# WHAT YOU HAVE TO DO:
Please convert every line of the data below into a numbered list, omitting the blank lines.

[A block of data]
====

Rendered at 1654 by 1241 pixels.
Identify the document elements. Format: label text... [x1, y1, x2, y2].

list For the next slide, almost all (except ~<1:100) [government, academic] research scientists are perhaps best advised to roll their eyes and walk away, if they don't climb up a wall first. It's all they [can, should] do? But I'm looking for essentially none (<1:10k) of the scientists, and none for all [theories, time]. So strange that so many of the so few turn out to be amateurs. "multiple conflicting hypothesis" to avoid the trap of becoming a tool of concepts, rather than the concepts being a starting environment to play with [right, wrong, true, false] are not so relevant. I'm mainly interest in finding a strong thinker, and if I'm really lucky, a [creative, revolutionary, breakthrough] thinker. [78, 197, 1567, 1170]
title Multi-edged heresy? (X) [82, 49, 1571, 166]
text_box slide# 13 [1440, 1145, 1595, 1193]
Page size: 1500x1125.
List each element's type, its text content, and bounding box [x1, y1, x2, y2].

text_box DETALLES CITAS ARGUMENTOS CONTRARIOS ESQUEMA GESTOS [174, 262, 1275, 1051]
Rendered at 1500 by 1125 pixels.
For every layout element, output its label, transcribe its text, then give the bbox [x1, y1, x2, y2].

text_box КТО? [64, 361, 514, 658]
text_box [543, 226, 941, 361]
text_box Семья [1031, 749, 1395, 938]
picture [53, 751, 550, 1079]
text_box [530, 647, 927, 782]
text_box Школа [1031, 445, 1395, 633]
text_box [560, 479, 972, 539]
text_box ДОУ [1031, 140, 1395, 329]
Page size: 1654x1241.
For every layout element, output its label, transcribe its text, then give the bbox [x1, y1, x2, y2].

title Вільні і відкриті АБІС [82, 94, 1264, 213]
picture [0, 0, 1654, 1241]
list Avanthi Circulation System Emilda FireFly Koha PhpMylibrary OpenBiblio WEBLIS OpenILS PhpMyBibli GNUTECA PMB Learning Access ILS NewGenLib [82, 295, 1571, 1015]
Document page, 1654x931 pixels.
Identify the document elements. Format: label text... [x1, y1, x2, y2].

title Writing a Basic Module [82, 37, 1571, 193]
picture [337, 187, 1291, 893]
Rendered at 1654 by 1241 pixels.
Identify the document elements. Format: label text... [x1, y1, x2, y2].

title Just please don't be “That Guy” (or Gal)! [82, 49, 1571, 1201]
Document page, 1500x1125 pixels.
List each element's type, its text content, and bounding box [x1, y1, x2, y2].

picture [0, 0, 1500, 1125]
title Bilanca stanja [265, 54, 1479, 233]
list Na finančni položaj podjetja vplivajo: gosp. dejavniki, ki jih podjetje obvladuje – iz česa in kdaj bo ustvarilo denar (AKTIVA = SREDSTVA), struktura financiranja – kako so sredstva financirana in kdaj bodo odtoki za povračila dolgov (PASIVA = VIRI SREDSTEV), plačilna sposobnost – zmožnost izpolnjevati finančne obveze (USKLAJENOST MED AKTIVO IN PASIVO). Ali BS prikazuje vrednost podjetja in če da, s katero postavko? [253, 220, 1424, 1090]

====

# CORRECT RESULT:
1. Rendered at 1654 by 1241 pixels.
2. Identify the document elements. Format: label text... [x1, y1, x2, y2].
3. list For the next slide, almost all (except ~<1:100) [government, academic] research scientists are perhaps best advised to roll their eyes and walk away, if they don't climb up a wall first. It's all they [can, should] do? But I'm looking for essentially none (<1:10k) of the scientists, and none for all [theories, time]. So strange that so many of the so few turn out to be amateurs. "multiple conflicting hypothesis" to avoid the trap of becoming a tool of concepts, rather than the concepts being a starting environment to play with [right, wrong, true, false] are not so relevant. I'm mainly interest in finding a strong thinker, and if I'm really lucky, a [creative, revolutionary, breakthrough] thinker. [78, 197, 1567, 1170]
4. title Multi-edged heresy? (X) [82, 49, 1571, 166]
5. text_box slide# 13 [1440, 1145, 1595, 1193]
6. Page size: 1500x1125.
7. List each element's type, its text content, and bounding box [x1, y1, x2, y2].
8. text_box DETALLES CITAS ARGUMENTOS CONTRARIOS ESQUEMA GESTOS [174, 262, 1275, 1051]
9. Rendered at 1500 by 1125 pixels.
10. For every layout element, output its label, transcribe its text, then give the bbox [x1, y1, x2, y2].
11. text_box КТО? [64, 361, 514, 658]
12. text_box [543, 226, 941, 361]
13. text_box Семья [1031, 749, 1395, 938]
14. picture [53, 751, 550, 1079]
15. text_box [530, 647, 927, 782]
16. text_box Школа [1031, 445, 1395, 633]
17. text_box [560, 479, 972, 539]
18. text_box ДОУ [1031, 140, 1395, 329]
19. Page size: 1654x1241.
20. For every layout element, output its label, transcribe its text, then give the bbox [x1, y1, x2, y2].
21. title Вільні і відкриті АБІС [82, 94, 1264, 213]
22. picture [0, 0, 1654, 1241]
23. list Avanthi Circulation System Emilda FireFly Koha PhpMylibrary OpenBiblio WEBLIS OpenILS PhpMyBibli GNUTECA PMB Learning Access ILS NewGenLib [82, 295, 1571, 1015]
24. Document page, 1654x931 pixels.
25. Identify the document elements. Format: label text... [x1, y1, x2, y2].
26. title Writing a Basic Module [82, 37, 1571, 193]
27. picture [337, 187, 1291, 893]
28. Rendered at 1654 by 1241 pixels.
29. Identify the document elements. Format: label text... [x1, y1, x2, y2].
30. title Just please don't be “That Guy” (or Gal)! [82, 49, 1571, 1201]
31. Document page, 1500x1125 pixels.
32. List each element's type, its text content, and bounding box [x1, y1, x2, y2].
33. picture [0, 0, 1500, 1125]
34. title Bilanca stanja [265, 54, 1479, 233]
35. list Na finančni položaj podjetja vplivajo: gosp. dejavniki, ki jih podjetje obvladuje – iz česa in kdaj bo ustvarilo denar (AKTIVA = SREDSTVA), struktura financiranja – kako so sredstva financirana in kdaj bodo odtoki za povračila dolgov (PASIVA = VIRI SREDSTEV), plačilna sposobnost – zmožnost izpolnjevati finančne obveze (USKLAJENOST MED AKTIVO IN PASIVO). Ali BS prikazuje vrednost podjetja in če da, s katero postavko? [253, 220, 1424, 1090]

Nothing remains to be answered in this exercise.